The footage of the abduction was aired Tuesday night by Lebanese television network LBC, during the first part of a two-part documentary that also includes previously unseen footage of missing Israeli navigator Ron Arad. The second part will be broadcast on LBC at the same time Wednesday.

The footage was also broadcast simultaneously Tuesday Channel 10, after the Israeli network bought the rights to air it on Monday.

The film shows that the kidnapping operation lasted for some three and a half minutes. It included a diversion action by activists who pretended to play soccer on the road leading to the border gate. The "players" used the opportunity to remove rocks from the road, allowing the getaway vehicle a smooth retreat.

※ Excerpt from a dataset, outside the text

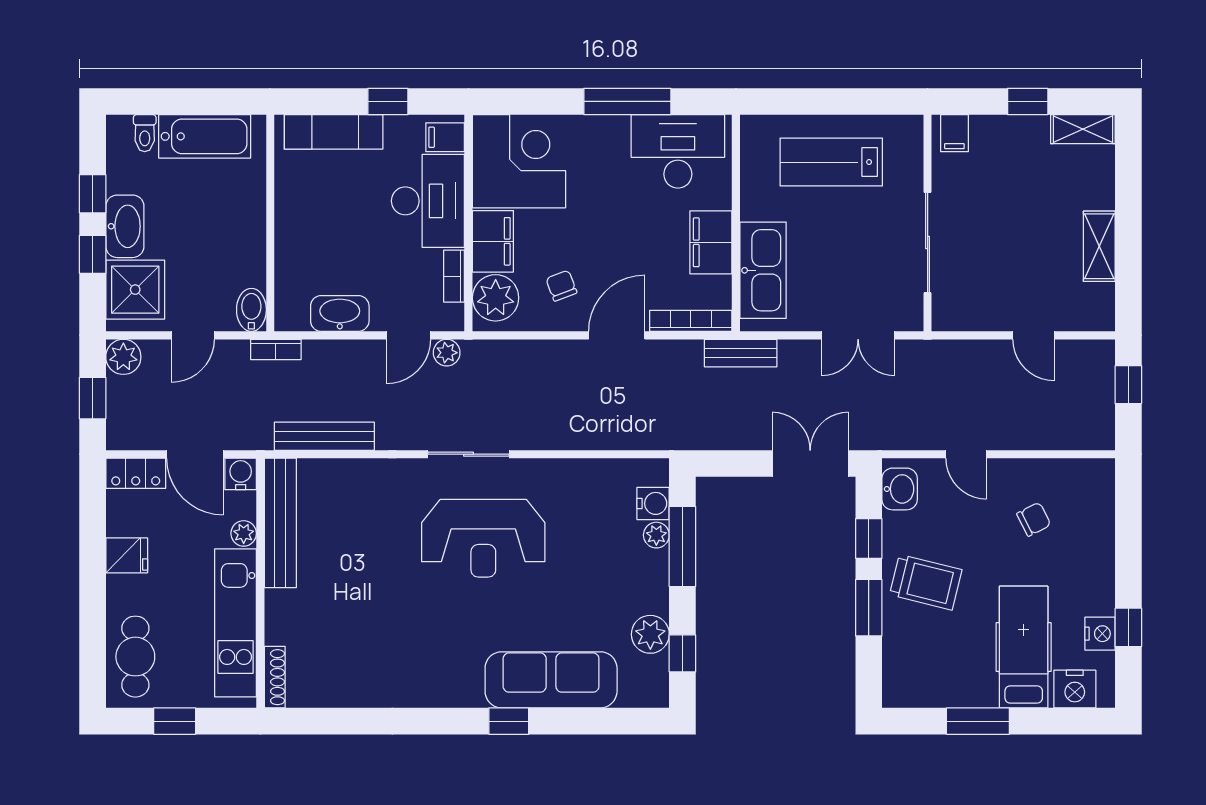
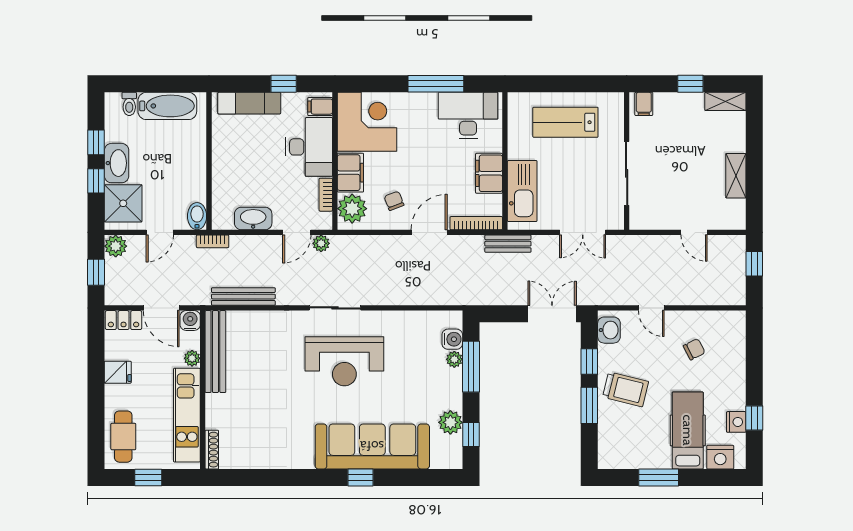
sofa: (551, 680) -> (372, 446), width x1.36, depth x1.27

Hezbollah men ran to the border fence immediately after the explosion, some heading for the gate while others waited as backup at the wings. The gate was blown up and the militants entered the Israeli side swiftly.

On Tuesday morning, Army Radio aired a short segment of the footage's soundtrack, in which Arad is heard stating his name and the names of his parents, Dov and Batya.

A statement by LBC said that the network does not know the source of the Ron Arad images. However, they are generally thought to be old photos dating from the late 1980s, when Arad was held by Mustafa Dirani and the Amal organization, and are thus not expected to shed light on his subsequent fate.

The documentary also includes an interview with Israeli Elhanan Tenenbaum while in Hezbollah captivity. Tenenbaum was returned to Israel as part of the prisoner exchange in 2004.

Tonight, LBC and Channel 10 will broadcast footage showing missing navigator Ron Arad. The material apparently dates from the time Arad was held by the Amal organization. An interview with Israeli businessman Elhanan Tannenbaum while in Hezbollah custody will also be shown.

In the footage, Arad is seen sitting in what looks like a prison cell, and smoking a cigarette. He is asked questions and replies in English. In a promo segment aired last night, Arad states his name and those of his parents: "Ron Arad, Dov Arad, Batya Arad." Chen Arad, Ron's brother, said the family was surprised to hear from reporters about this footage, and that they instantly recognized Ron. "The family was greatly saddened that the making of the television series had involved Israeli officials who did not bother to inform the family and the defense establishment of the existence of the footage with Ron," he added.